Search the records below for the string "Usage", and report each line that contains it.

[Image and design file data]
-*-*-

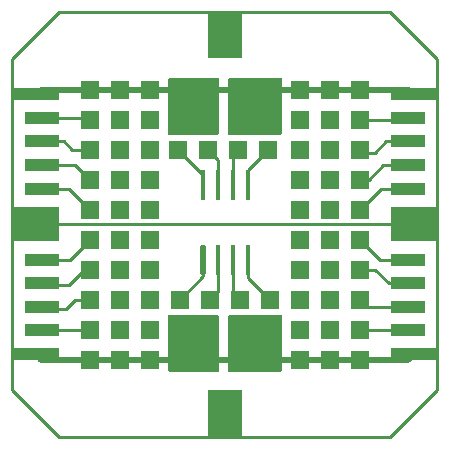
<source format=gtl>
%FSLAX24Y24*%
%MOIN*%
G70*
G01*
G75*
G04 Layer_Physical_Order=1*
G04 Layer_Color=255*
G04:AMPARAMS|DCode=10|XSize=100mil|YSize=17mil|CornerRadius=0mil|HoleSize=0mil|Usage=FLASHONLY|Rotation=90.000|XOffset=0mil|YOffset=0mil|HoleType=Round|Shape=Octagon|*
%AMOCTAGOND10*
4,1,8,0.0043,0.0500,-0.0043,0.0500,-0.0085,0.0458,-0.0085,-0.0458,-0.0043,-0.0500,0.0043,-0.0500,0.0085,-0.0458,0.0085,0.0458,0.0043,0.0500,0.0*
%
%ADD10OCTAGOND10*%

%ADD11R,0.0170X0.1000*%
%ADD12C,0.0100*%
%ADD13C,0.0200*%
%ADD14R,0.0625X0.0625*%
%ADD15R,0.0625X0.0625*%
%ADD16R,0.1575X0.0394*%
%ADD17R,0.1181X0.0394*%
%ADD18R,0.1575X0.1181*%
%ADD19R,0.1181X0.1575*%
G36*
X38300Y26951D02*
X38300Y25100D01*
X36649D01*
X36600Y25150D01*
X36600Y26000D01*
Y27000D01*
X38251D01*
X38300Y26951D01*
D02*
G37*
G36*
X40400Y27000D02*
X40400Y25150D01*
X40350Y25100D01*
X38600Y25100D01*
X38600Y26951D01*
X38649Y27000D01*
X40400Y27000D01*
D02*
G37*
G36*
X38300Y33049D02*
X38251Y33000D01*
X36600D01*
Y34000D01*
X36600Y34850D01*
X36649Y34900D01*
X38300D01*
X38300Y33049D01*
D02*
G37*
G36*
X40400Y34900D02*
X40400Y33049D01*
X40350Y33000D01*
X38600Y33000D01*
X38600Y34850D01*
X38649Y34900D01*
X40400Y34900D01*
D02*
G37*
D10*
X37774Y28812D02*
D03*
D11*
X38274D02*
D03*
X38774D02*
D03*
X39274D02*
D03*
X37774Y31312D02*
D03*
X38274D02*
D03*
X38774D02*
D03*
X39274D02*
D03*
D12*
X32197Y30014D02*
X44795D01*
X38774Y32335D02*
X38925Y32486D01*
X38774Y31312D02*
Y32335D01*
X37925Y32486D02*
X38274Y32137D01*
Y31312D02*
Y32137D01*
X38000Y27500D02*
X38274Y27774D01*
Y28812D01*
X37000Y27500D02*
X37774Y28274D01*
Y28812D01*
X38774Y27726D02*
X39000Y27500D01*
X38774Y27726D02*
Y28812D01*
X39274Y28226D02*
Y28812D01*
Y28226D02*
X40000Y27500D01*
X39274Y31835D02*
X39925Y32486D01*
X39274Y31312D02*
Y31835D01*
X36925Y32486D02*
X37774Y31637D01*
Y31312D02*
Y31637D01*
X44738Y33500D02*
X44795Y33557D01*
X43000Y33500D02*
X44738D01*
X43870Y32770D02*
X44795D01*
X43500Y32400D02*
X43870Y32770D01*
X43100Y32400D02*
X43500D01*
X43300Y31500D02*
X43782Y31982D01*
X43000Y31500D02*
X43300D01*
X43782Y31982D02*
X44795D01*
X43000Y32500D02*
X43100Y32400D01*
X43000Y30500D02*
X43695Y31195D01*
X44795D01*
X43000Y29500D02*
X43667Y28833D01*
X44795D01*
X43000Y28500D02*
X43500D01*
X43955Y28045D01*
X44795D01*
X43000Y27500D02*
X43242Y27258D01*
X44795D01*
X43000Y26500D02*
X43029Y26471D01*
X44795D01*
X33943Y33557D02*
X34000Y33500D01*
X32197Y33557D02*
X33943D01*
X33400Y32500D02*
X34000D01*
X33130Y32770D02*
X33400Y32500D01*
X32197Y32770D02*
X33130D01*
X33518Y31982D02*
X34000Y31500D01*
X32197Y31982D02*
X33518D01*
X33305Y31195D02*
X34000Y30500D01*
X32197Y31195D02*
X33305D01*
X32197Y28833D02*
X33333D01*
X34000Y29500D01*
X32197Y28045D02*
X32242Y28000D01*
X33300D01*
X33800Y28500D01*
X34000D01*
X32197Y27258D02*
X32255Y27200D01*
X33200D01*
X33500Y27500D01*
X34000D01*
X32197Y26471D02*
X32226Y26500D01*
X34000D01*
X32984Y37101D02*
X44008D01*
X45582Y35526D01*
Y24502D02*
Y35526D01*
X44008Y22927D02*
X45582Y24502D01*
X32984Y22927D02*
X44008D01*
X31409Y24502D02*
X32984Y22927D01*
X31409Y24502D02*
Y35526D01*
X32984Y37101D01*
D13*
X44640Y34500D02*
X44795Y34345D01*
X32352Y34500D02*
X44640D01*
X32197Y34345D02*
X32352Y34500D01*
X44612Y25500D02*
X44795Y25683D01*
X32380Y25500D02*
X44612D01*
X32197Y25683D02*
X32380Y25500D01*
D14*
X34000Y33500D02*
D03*
Y32500D02*
D03*
Y31500D02*
D03*
Y30500D02*
D03*
Y29500D02*
D03*
Y28500D02*
D03*
Y27500D02*
D03*
Y26500D02*
D03*
X35000Y33500D02*
D03*
Y32500D02*
D03*
Y31500D02*
D03*
Y30500D02*
D03*
Y29500D02*
D03*
Y28500D02*
D03*
Y27500D02*
D03*
Y26500D02*
D03*
X36000Y33500D02*
D03*
Y32500D02*
D03*
Y31500D02*
D03*
Y30500D02*
D03*
Y29500D02*
D03*
Y28500D02*
D03*
Y27500D02*
D03*
Y26500D02*
D03*
X41000D02*
D03*
Y27500D02*
D03*
Y28500D02*
D03*
Y29500D02*
D03*
Y30500D02*
D03*
Y31500D02*
D03*
Y32500D02*
D03*
Y33500D02*
D03*
X42000Y26500D02*
D03*
Y27500D02*
D03*
Y28500D02*
D03*
Y29500D02*
D03*
Y30500D02*
D03*
Y31500D02*
D03*
Y32500D02*
D03*
Y33500D02*
D03*
X43000Y26500D02*
D03*
Y27500D02*
D03*
Y28500D02*
D03*
Y29500D02*
D03*
Y30500D02*
D03*
Y31500D02*
D03*
Y32500D02*
D03*
Y33500D02*
D03*
D15*
X37000Y25500D02*
D03*
X36000D02*
D03*
X35000D02*
D03*
X34000D02*
D03*
X37000Y34500D02*
D03*
X36000D02*
D03*
X35000D02*
D03*
X34000D02*
D03*
X43000Y25500D02*
D03*
X42000D02*
D03*
X41000D02*
D03*
X40000D02*
D03*
X43000Y34500D02*
D03*
X42000D02*
D03*
X41000D02*
D03*
X40000D02*
D03*
Y27500D02*
D03*
X39000D02*
D03*
X38000D02*
D03*
X37000D02*
D03*
X36925Y32486D02*
D03*
X37925D02*
D03*
X38925D02*
D03*
X39925D02*
D03*
D16*
X32197Y34345D02*
D03*
Y25683D02*
D03*
X44795Y25683D02*
D03*
Y34345D02*
D03*
D17*
X32394Y33557D02*
D03*
Y32770D02*
D03*
Y31982D02*
D03*
Y31195D02*
D03*
Y28833D02*
D03*
Y28045D02*
D03*
Y27258D02*
D03*
Y26471D02*
D03*
X44598D02*
D03*
Y27258D02*
D03*
Y28045D02*
D03*
Y28833D02*
D03*
Y31195D02*
D03*
Y31982D02*
D03*
Y32770D02*
D03*
Y33557D02*
D03*
D18*
X32197Y30014D02*
D03*
X44795D02*
D03*
D19*
X38496Y23715D02*
D03*
Y36313D02*
D03*
M02*

</source>
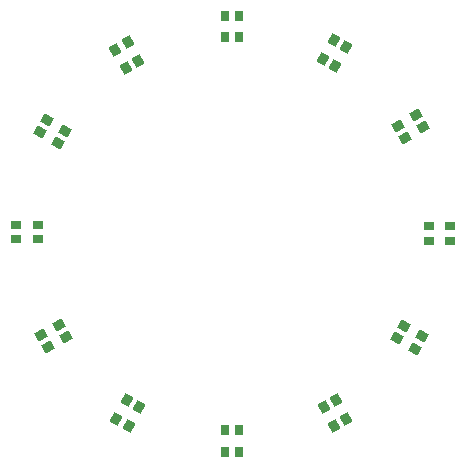
<source format=gtp>
G04*
G04 #@! TF.GenerationSoftware,Altium Limited,Altium Designer,18.1.9 (240)*
G04*
G04 Layer_Color=8421504*
%FSLAX25Y25*%
%MOIN*%
G70*
G01*
G75*
G04:AMPARAMS|DCode=13|XSize=35.43mil|YSize=31.5mil|CornerRadius=0mil|HoleSize=0mil|Usage=FLASHONLY|Rotation=60.000|XOffset=0mil|YOffset=0mil|HoleType=Round|Shape=Rectangle|*
%AMROTATEDRECTD13*
4,1,4,0.00478,-0.02322,-0.02250,-0.00747,-0.00478,0.02322,0.02250,0.00747,0.00478,-0.02322,0.0*
%
%ADD13ROTATEDRECTD13*%

%ADD14R,0.03543X0.03150*%
G04:AMPARAMS|DCode=15|XSize=35.43mil|YSize=31.5mil|CornerRadius=0mil|HoleSize=0mil|Usage=FLASHONLY|Rotation=330.000|XOffset=0mil|YOffset=0mil|HoleType=Round|Shape=Rectangle|*
%AMROTATEDRECTD15*
4,1,4,-0.02322,-0.00478,-0.00747,0.02250,0.02322,0.00478,0.00747,-0.02250,-0.02322,-0.00478,0.0*
%
%ADD15ROTATEDRECTD15*%

%ADD16R,0.03150X0.03543*%
G04:AMPARAMS|DCode=17|XSize=35.43mil|YSize=31.5mil|CornerRadius=0mil|HoleSize=0mil|Usage=FLASHONLY|Rotation=30.000|XOffset=0mil|YOffset=0mil|HoleType=Round|Shape=Rectangle|*
%AMROTATEDRECTD17*
4,1,4,-0.00747,-0.02250,-0.02322,0.00478,0.00747,0.02250,0.02322,-0.00478,-0.00747,-0.02250,0.0*
%
%ADD17ROTATEDRECTD17*%

G04:AMPARAMS|DCode=18|XSize=35.43mil|YSize=31.5mil|CornerRadius=0mil|HoleSize=0mil|Usage=FLASHONLY|Rotation=300.000|XOffset=0mil|YOffset=0mil|HoleType=Round|Shape=Rectangle|*
%AMROTATEDRECTD18*
4,1,4,-0.02250,0.00747,0.00478,0.02322,0.02250,-0.00747,-0.00478,-0.02322,-0.02250,0.00747,0.0*
%
%ADD18ROTATEDRECTD18*%

D13*
X138126Y263150D02*
D03*
X134583Y257013D02*
D03*
X142217Y260788D02*
D03*
X138674Y254650D02*
D03*
X69774Y134650D02*
D03*
X73317Y140787D02*
D03*
X65683Y137013D02*
D03*
X69226Y143150D02*
D03*
D14*
X176943Y201162D02*
D03*
X169857D02*
D03*
X176943Y196438D02*
D03*
X169857D02*
D03*
X32413Y196800D02*
D03*
X39500D02*
D03*
X32413Y201524D02*
D03*
X39500D02*
D03*
D15*
X167750Y164474D02*
D03*
X161612Y168017D02*
D03*
X165387Y160383D02*
D03*
X159250Y163926D02*
D03*
X40250Y232526D02*
D03*
X46387Y228983D02*
D03*
X42612Y236617D02*
D03*
X48750Y233074D02*
D03*
D16*
X106724Y126100D02*
D03*
Y133187D02*
D03*
X102000Y126100D02*
D03*
Y133187D02*
D03*
X102038Y271343D02*
D03*
Y264257D02*
D03*
X106762Y271343D02*
D03*
Y264257D02*
D03*
D17*
X165738Y238291D02*
D03*
X159601Y234748D02*
D03*
X168100Y234200D02*
D03*
X161963Y230657D02*
D03*
X42812Y160783D02*
D03*
X48950Y164326D02*
D03*
X40450Y164874D02*
D03*
X46587Y168417D02*
D03*
D18*
X142417Y137013D02*
D03*
X138874Y143150D02*
D03*
X138326Y134650D02*
D03*
X134783Y140787D02*
D03*
X65409Y260087D02*
D03*
X68952Y253950D02*
D03*
X69500Y262450D02*
D03*
X73043Y256312D02*
D03*
M02*

</source>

-*-*-

Your solution
G04:AMPARAMS|DCode=10|XSize=100mil|YSize=17mil|CornerRadius=0mil|HoleSize=0mil|Usage=FLASHONLY|Rotation=90.000|XOffset=0mil|YOffset=0mil|HoleType=Round|Shape=Octagon|*
G04:AMPARAMS|DCode=13|XSize=35.43mil|YSize=31.5mil|CornerRadius=0mil|HoleSize=0mil|Usage=FLASHONLY|Rotation=60.000|XOffset=0mil|YOffset=0mil|HoleType=Round|Shape=Rectangle|*
G04:AMPARAMS|DCode=15|XSize=35.43mil|YSize=31.5mil|CornerRadius=0mil|HoleSize=0mil|Usage=FLASHONLY|Rotation=330.000|XOffset=0mil|YOffset=0mil|HoleType=Round|Shape=Rectangle|*
G04:AMPARAMS|DCode=17|XSize=35.43mil|YSize=31.5mil|CornerRadius=0mil|HoleSize=0mil|Usage=FLASHONLY|Rotation=30.000|XOffset=0mil|YOffset=0mil|HoleType=Round|Shape=Rectangle|*
G04:AMPARAMS|DCode=18|XSize=35.43mil|YSize=31.5mil|CornerRadius=0mil|HoleSize=0mil|Usage=FLASHONLY|Rotation=300.000|XOffset=0mil|YOffset=0mil|HoleType=Round|Shape=Rectangle|*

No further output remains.